Предложенный отрывок:
Рис. 58. Смерть. Мотив всей столешницы – исповедь, своевременное покаяние. В этой сцене скелет Смерти со стрелою в руке приходит к ложу испускающего дух, как и в «Смерти скупца». У его одра – чёрт и ангел ждут наступления смерти тела, дабы принять и сопроводить душу. В руке – свеча, подле – монах с распятием, священник, служка, монахиня: уходящему отпускаются грехи, читаются отходные молитвы, и вершится одно из семи таинств – елеосвящение. Примечательна символическая симметрия: семи смертным грехам противопоставлены семь таинств церкви. Суд по всему, ангел, в отличие от картины «Смерть скупого», выигрывает поединок с чёртом и умирающий получает последнее искупление. У постели также стоит родственник, а в дальней комнате две женщины молятся за умирающего, над ними изображена птица – подобно душе, она находится в клетке тела, но скоро высвободится и упорхнет в окно.


Рис. 59. Фрагмент триптиха «Семь таинств» включает сцену елеосвящения, можно проследить сходство композиций, любопытная деталь – белая собачка у ложа умирающего. Если присмотреться, видно, что Иероним тоже на уровне рисунка изобразил спящего пса, которого, впрочем, решил не оставлять в итоговом варианте. Рогир ван дер Вейден, 1445–1450 гг. Koninklijke Musea voor Schone Kunsten van België, Brussel.


Остальные «последние вещи» показывают возможные сценарии развития, происходящие за гробовой доской. Каждого человека ждёт Суд частный и всеобщий. Босх изображает, как мёртвые воскресают во плоти, ангелы трубят, Христос, восседая на радуге и сфере мира, ведет процесс. Соответственно, недостойные рая, представленного под сценой Суда, отправляются в ад. Очевидно, что в рай допущены лишь немногие, и даже на пороге чёрт хватает и тянет за руки, пытаясь украсть душу, но архангел защищает своим орудием – длинным крестом. Ад же изображён под сценой смерти. В нём грешники страдают за свои проступки и преступления. Имя каждого греха подписано рядом с определённой сценой (рис. 60 в).

Данте Алигьери начинает свою прославленную «Божественную комедию» словами: «Земную жизнь пройдя до половины, я очутился в сумрачном лесу…». Для Босха же земная жизнь – это и есть сплошной сумрачный лес, путешествие по которому осложняется пагубными влечениями и атаками соблазнов. Противостоять бесовским козням и заблуждениям можно лишь с помощью веры и подражания Христу. Тропа жизни разветвляется и уводит грешника в ад, а праведника, аскета – в царствие святых.

Извлечённый материал:

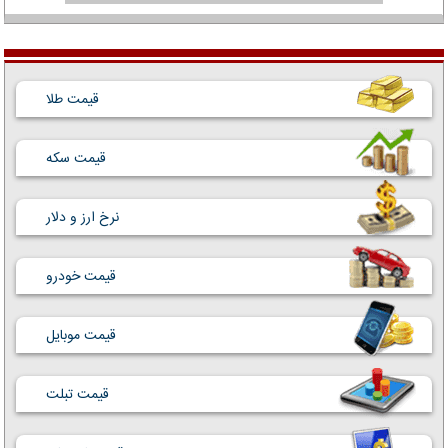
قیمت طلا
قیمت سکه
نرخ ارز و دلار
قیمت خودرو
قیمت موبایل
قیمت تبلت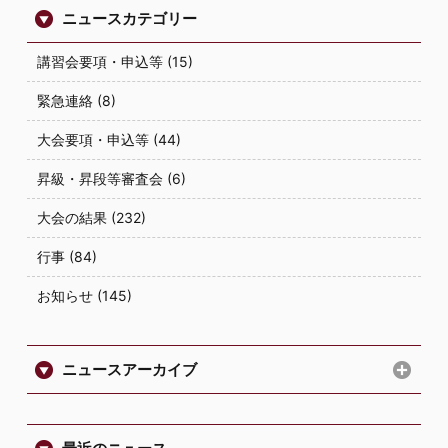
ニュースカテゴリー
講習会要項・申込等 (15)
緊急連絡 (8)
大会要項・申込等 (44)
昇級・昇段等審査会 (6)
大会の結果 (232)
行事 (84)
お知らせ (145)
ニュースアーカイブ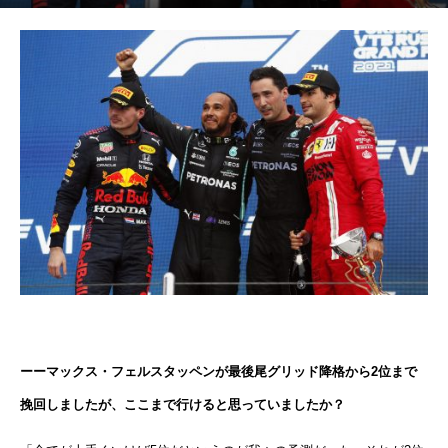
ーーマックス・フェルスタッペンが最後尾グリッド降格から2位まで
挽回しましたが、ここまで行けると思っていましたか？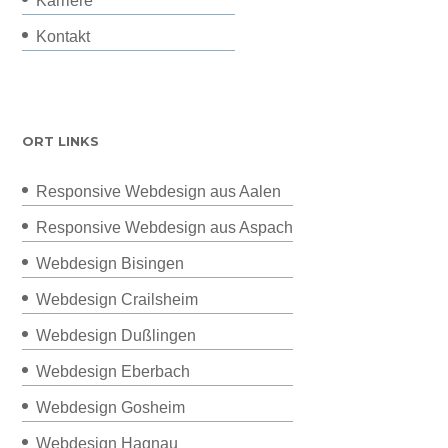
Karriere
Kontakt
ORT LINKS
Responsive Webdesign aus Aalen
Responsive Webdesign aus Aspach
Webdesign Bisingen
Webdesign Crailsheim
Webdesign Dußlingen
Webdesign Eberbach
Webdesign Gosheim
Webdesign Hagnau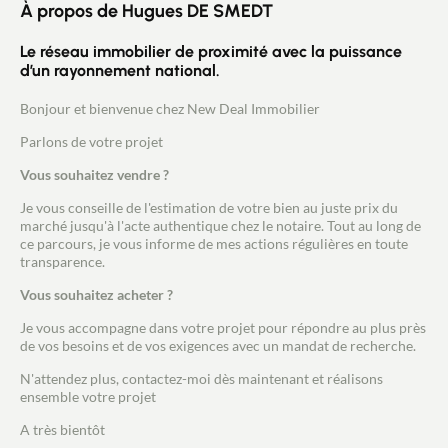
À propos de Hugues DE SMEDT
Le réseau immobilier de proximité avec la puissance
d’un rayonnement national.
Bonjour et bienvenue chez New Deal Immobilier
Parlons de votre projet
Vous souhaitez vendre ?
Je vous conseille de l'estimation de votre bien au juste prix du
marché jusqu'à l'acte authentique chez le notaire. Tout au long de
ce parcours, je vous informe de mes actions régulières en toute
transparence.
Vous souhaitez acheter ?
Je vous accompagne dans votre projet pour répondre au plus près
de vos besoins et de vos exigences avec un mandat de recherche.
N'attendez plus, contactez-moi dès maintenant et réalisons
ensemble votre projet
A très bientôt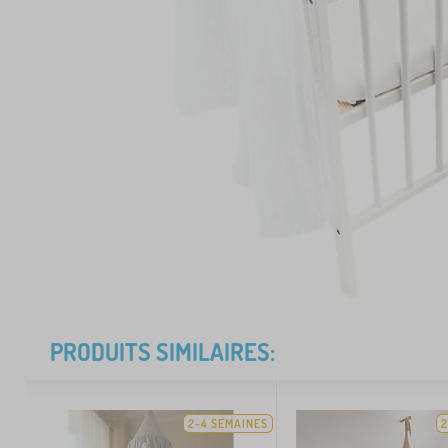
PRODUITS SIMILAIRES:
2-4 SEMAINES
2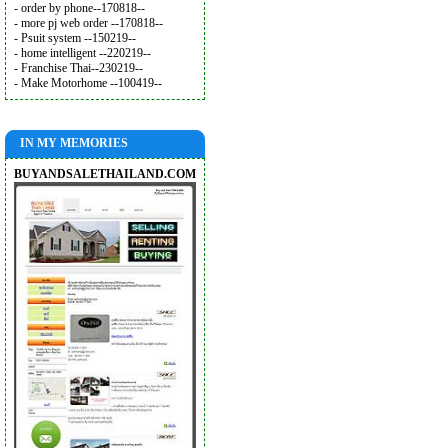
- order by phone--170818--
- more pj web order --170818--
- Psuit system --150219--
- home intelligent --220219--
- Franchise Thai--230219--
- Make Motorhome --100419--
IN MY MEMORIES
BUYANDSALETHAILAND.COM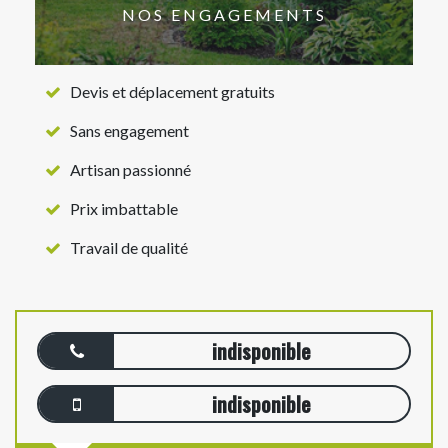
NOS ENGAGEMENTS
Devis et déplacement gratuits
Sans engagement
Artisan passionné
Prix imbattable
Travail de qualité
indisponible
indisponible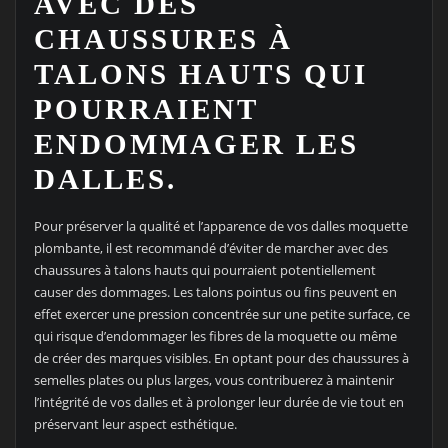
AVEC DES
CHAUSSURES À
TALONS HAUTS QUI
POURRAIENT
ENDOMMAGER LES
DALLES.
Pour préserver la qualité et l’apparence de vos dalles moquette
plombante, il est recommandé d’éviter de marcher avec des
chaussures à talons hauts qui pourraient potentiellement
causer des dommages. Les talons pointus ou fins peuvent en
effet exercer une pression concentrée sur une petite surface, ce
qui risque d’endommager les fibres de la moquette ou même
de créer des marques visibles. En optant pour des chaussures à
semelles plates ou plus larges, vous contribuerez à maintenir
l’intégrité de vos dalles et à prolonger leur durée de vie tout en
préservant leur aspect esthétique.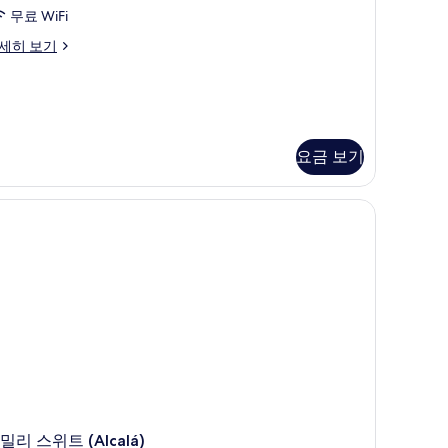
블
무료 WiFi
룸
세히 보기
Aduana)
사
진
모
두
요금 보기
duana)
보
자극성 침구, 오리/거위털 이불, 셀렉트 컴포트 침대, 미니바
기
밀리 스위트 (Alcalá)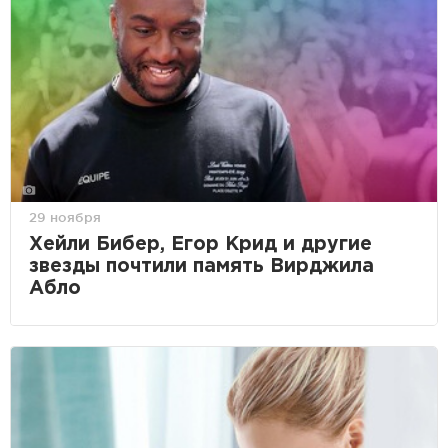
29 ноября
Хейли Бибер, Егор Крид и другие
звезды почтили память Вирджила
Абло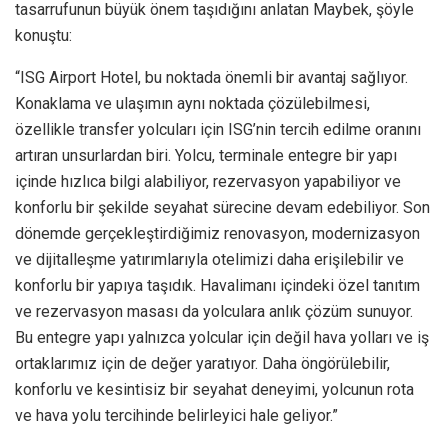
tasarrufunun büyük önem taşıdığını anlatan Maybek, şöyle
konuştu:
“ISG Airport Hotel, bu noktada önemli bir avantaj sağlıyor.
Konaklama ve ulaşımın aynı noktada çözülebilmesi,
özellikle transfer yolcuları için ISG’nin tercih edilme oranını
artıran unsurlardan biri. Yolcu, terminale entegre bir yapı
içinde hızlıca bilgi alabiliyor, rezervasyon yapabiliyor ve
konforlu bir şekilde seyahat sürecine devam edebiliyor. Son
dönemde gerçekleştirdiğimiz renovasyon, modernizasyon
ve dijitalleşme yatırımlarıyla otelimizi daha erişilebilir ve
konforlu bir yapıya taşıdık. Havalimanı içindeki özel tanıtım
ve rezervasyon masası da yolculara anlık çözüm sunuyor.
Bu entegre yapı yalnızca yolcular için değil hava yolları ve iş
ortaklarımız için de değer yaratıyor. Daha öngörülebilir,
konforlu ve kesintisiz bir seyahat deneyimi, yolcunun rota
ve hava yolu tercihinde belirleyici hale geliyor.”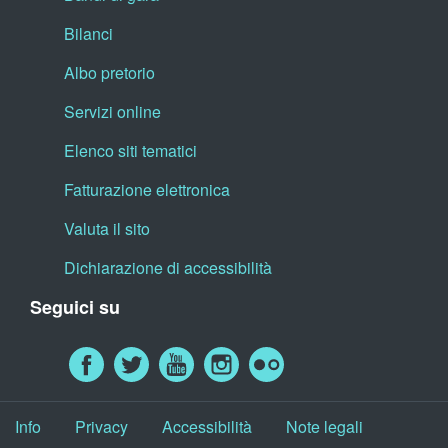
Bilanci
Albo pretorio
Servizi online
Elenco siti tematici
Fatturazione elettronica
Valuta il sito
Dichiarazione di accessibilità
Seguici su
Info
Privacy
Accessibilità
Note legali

==

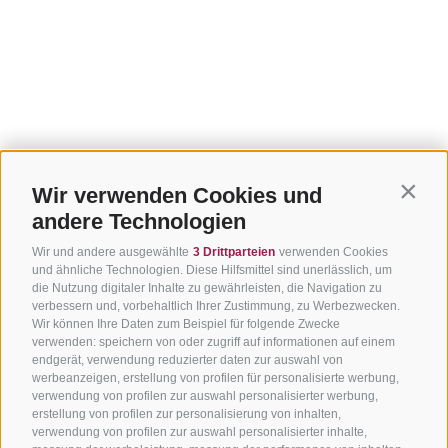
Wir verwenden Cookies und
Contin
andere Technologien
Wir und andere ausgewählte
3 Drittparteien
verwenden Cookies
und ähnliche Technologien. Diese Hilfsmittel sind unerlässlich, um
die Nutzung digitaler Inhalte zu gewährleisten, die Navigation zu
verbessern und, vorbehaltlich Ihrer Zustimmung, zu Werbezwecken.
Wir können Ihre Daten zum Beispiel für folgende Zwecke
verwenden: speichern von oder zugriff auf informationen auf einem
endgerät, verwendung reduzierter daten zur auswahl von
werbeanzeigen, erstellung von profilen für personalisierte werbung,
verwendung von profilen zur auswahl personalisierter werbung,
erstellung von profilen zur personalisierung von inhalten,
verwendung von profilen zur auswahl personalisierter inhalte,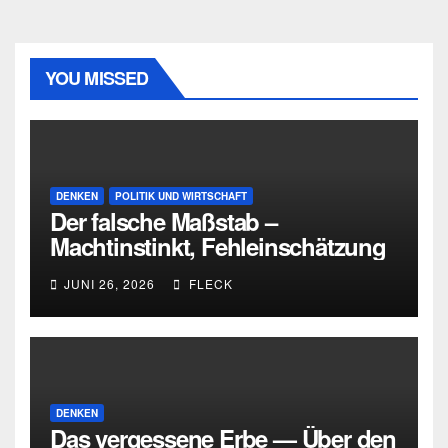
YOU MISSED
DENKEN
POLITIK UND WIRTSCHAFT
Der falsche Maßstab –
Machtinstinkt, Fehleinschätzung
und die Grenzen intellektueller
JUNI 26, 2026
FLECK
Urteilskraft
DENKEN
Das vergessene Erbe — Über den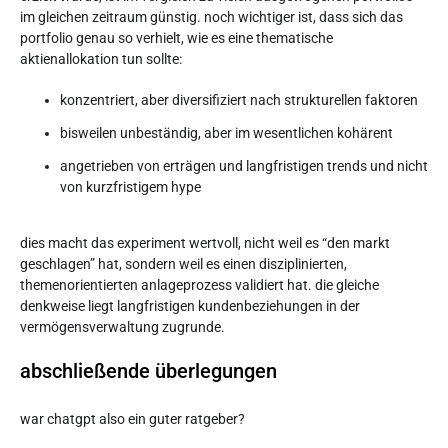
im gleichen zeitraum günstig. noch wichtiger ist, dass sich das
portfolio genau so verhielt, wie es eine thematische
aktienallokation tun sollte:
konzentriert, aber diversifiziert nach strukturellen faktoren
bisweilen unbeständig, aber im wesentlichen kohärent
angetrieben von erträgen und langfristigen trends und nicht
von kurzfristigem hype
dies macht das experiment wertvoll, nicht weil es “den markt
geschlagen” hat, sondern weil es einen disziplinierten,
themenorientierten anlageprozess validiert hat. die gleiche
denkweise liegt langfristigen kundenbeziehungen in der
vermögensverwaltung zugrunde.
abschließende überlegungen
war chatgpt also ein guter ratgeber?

Вопросы для разбора:
**1.** Почему, согласно отрывку, чёрт и ангел ждут у одра умирающего наступления смерти тела?
**2.** Кто из людей, по словам отрывка, находится у постели умирающего в сцене смерти?
**3.** Допишите продолжение отрывка о «последних вещах» у Босха, начав сразу после его последней фразы.

Ваши ответы:
**1.** Они ждут этого, чтобы принять и сопроводить душу.

**2.** Монах с распятием, священник, служка, монахиня и родственник.

**3.**
Рис. 60 а, б, в. Три из Четырёх последних вещей, – Страшный суд, рай и ад. Код земной жизни представлен в свете этих важнейщих средневековых категорий.

Глава 6. Ады Иеронима Босха

И стены сжалися, тускнея,

И смотрит зорко глубина,

Вот притаились веки змея,

И веет смерти тишина…

«Игра в аду»

Велимир Хлебников, Алексей Кручёных


Ген ада

Огонь, прорезающий тьму, всполохи его, горящие храмы и мельницы, монстры всех мастей и немыслимых извращений. Если бы картины могли звучать – эти бы источали крики и стоны, скрежет железа, вой сражений, молитвы и песни, брань и ор грешников, мучимых и терзаемых, насилуемых в аду. Происхождение зла и его коллективный образ, воплощённый в чём-то конкретном, всегда и не на шутку волновали людей, ничуть не менее, нежели ответ на вопрос – что ждёт человека после смерти.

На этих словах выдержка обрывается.